[What is being asked]
Copy every line of the items below word for word, leaving out the pictures.

***** Material provided

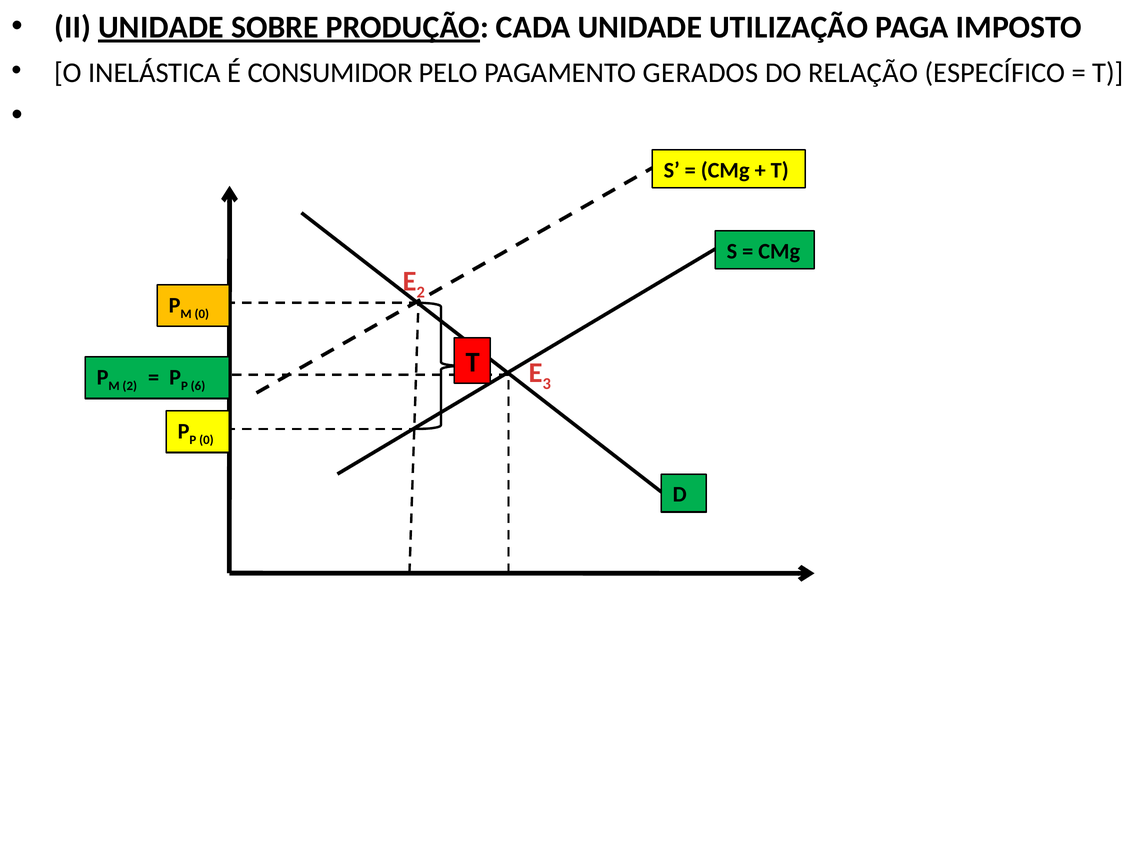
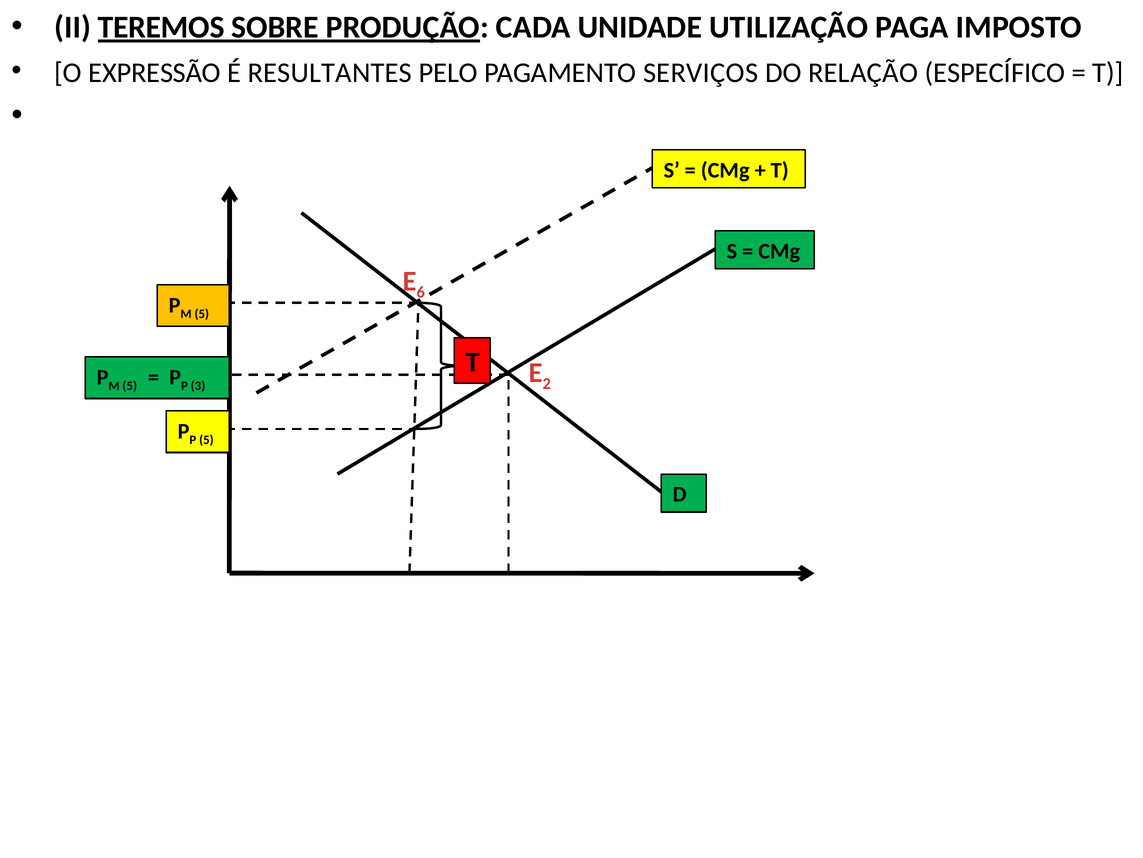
II UNIDADE: UNIDADE -> TEREMOS
INELÁSTICA: INELÁSTICA -> EXPRESSÃO
CONSUMIDOR: CONSUMIDOR -> RESULTANTES
GERADOS: GERADOS -> SERVIÇOS
2 at (421, 292): 2 -> 6
0 at (202, 314): 0 -> 5
3: 3 -> 2
2 at (130, 386): 2 -> 5
6: 6 -> 3
0 at (206, 440): 0 -> 5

**********

[Correct result]
II UNIDADE: UNIDADE -> TEREMOS
INELÁSTICA: INELÁSTICA -> EXPRESSÃO
CONSUMIDOR: CONSUMIDOR -> RESULTANTES
GERADOS: GERADOS -> SERVIÇOS
2 at (421, 292): 2 -> 6
0 at (202, 314): 0 -> 5
3: 3 -> 2
2 at (130, 386): 2 -> 5
6: 6 -> 3
0 at (206, 440): 0 -> 5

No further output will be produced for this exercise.